Kebijakan tertuang dalam peraturan wali kota (Perwali) No 33 Tahun 2020 tentang Pedoman Tatanan Normal Baru pada Kondisi Pandemi Covid-19 di Surabaya.
“Jadi wilayah aglomerasi itu masuk dalam pasal pengecualian,” kata Wakil Sekretaris Gugus Tugas Percepatan Penanganan Covid-19 Kota Surabaya Irvan Widyanto, Senin (20/7/2020).

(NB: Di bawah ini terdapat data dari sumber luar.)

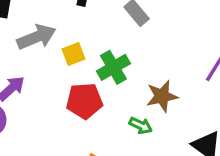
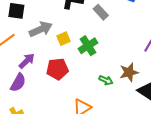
brown star: (162, 96) -> (129, 72), moved
red pentagon: (84, 101) -> (57, 69), moved

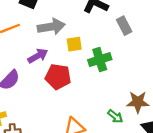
purple arrow: (27, 61) -> (38, 56), moved
green arrow: (106, 80) -> (115, 116), moved

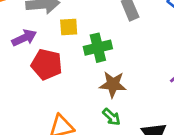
brown star: (138, 102) -> (113, 84), moved

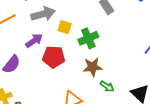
yellow square: (69, 27) -> (65, 27), turned 32
brown star: (113, 84) -> (93, 67), moved

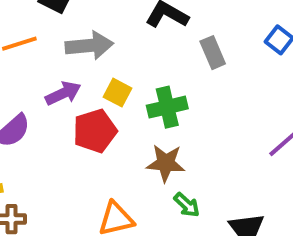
yellow square: (65, 27) -> (117, 93), moved
red pentagon: (54, 57) -> (95, 131), turned -30

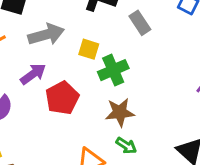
yellow square: (117, 93) -> (89, 49), moved
green arrow: (187, 205) -> (126, 146), moved

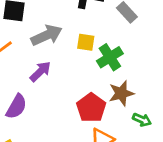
red pentagon: (62, 98) -> (91, 108), moved
green arrow: (126, 146) -> (142, 120), moved

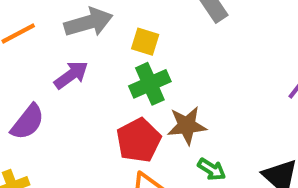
green cross: (110, 57) -> (150, 84), moved

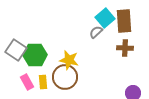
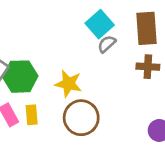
cyan square: (105, 18) -> (100, 24), moved
brown circle: (65, 77) -> (81, 118), moved

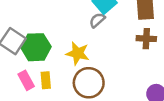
gray semicircle: (107, 44) -> (97, 20), moved

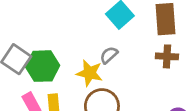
gray semicircle: (97, 20) -> (109, 55), moved

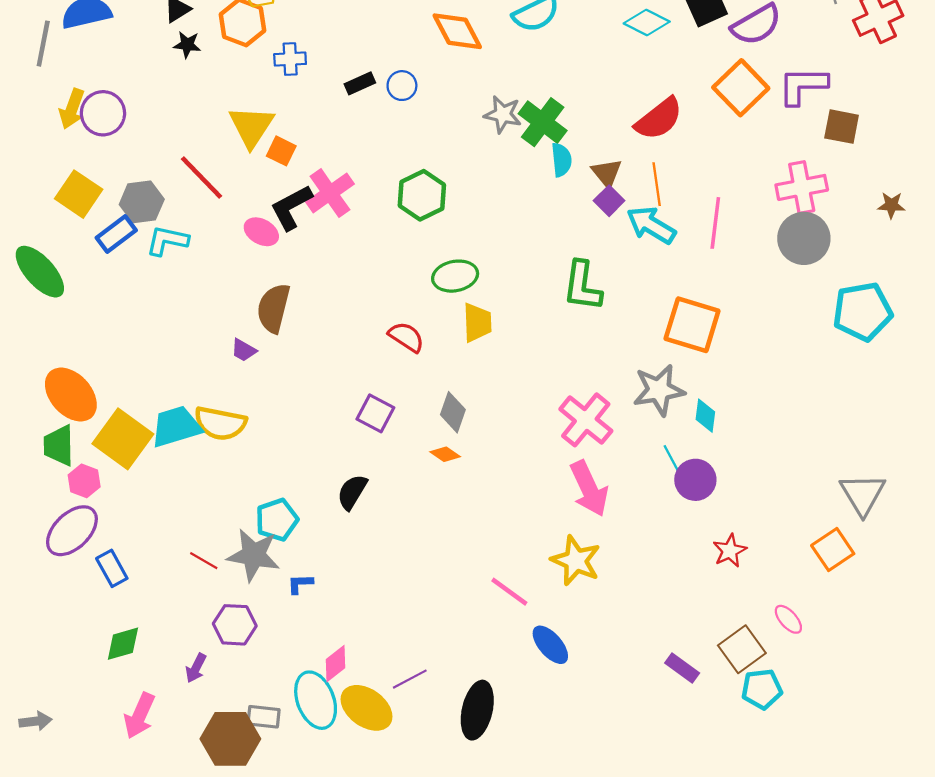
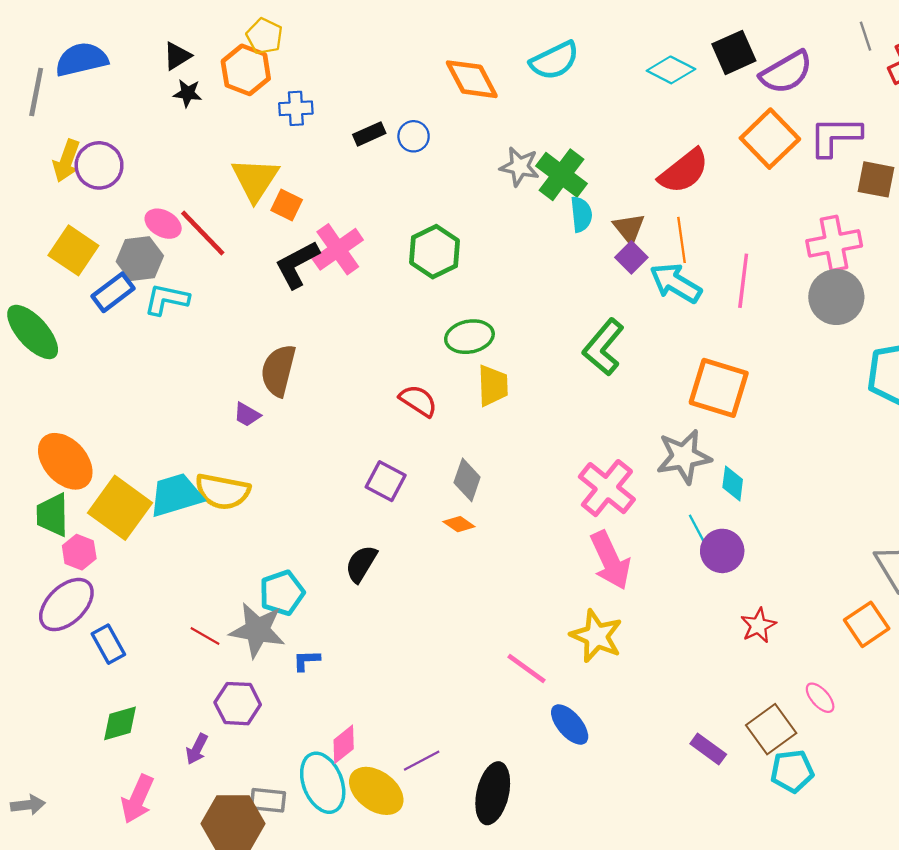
pink ellipse: (261, 232) -> (163, 224), moved
green L-shape: (582, 286) -> (603, 347), turned 32

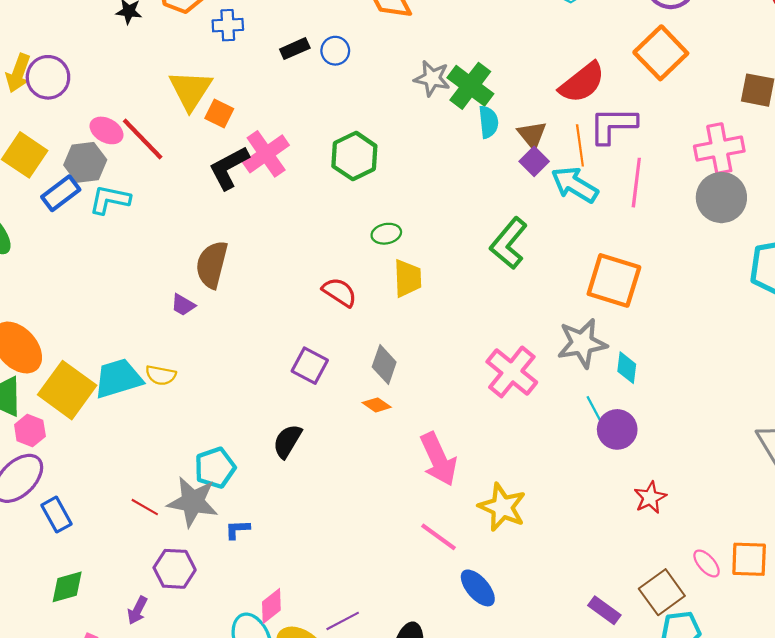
purple L-shape: (835, 136) -> (613, 125), moved
green ellipse: (469, 337) -> (386, 234), size x0.7
yellow semicircle: (223, 492) -> (161, 375), size x0.6
pink arrow: (610, 560) -> (438, 459), moved
orange square: (867, 624) -> (749, 559), moved, turned 36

Irvan mengatakan, dalam perwali itu disebutkan bahwa kewajiban menunjukkan hasil rapid test atau tes swab atau surat keterangan bebas gejala, dikecualikan untuk orang yang ber-KTP Surabaya, yang melakukan perjalanan komuter, dan atau orang yang melakukan perjalanan di dalam wilayah atau kawasan aglomerasi.
“Kami sudah diskusi dengan pakar hukum dan kawan-kawan dari Persakmi (Perhimpunan Sarjana dan Profesional Kesehatan Masyarakat Indonesia) Jawa Timur. Hasilnya, siapa pun yang melakukan perjalanan komuter atau yang masuk dalam wilayah aglomerasi, itu tidak perlu menunjukkan hasil rapid test atau tes swab,” katanya.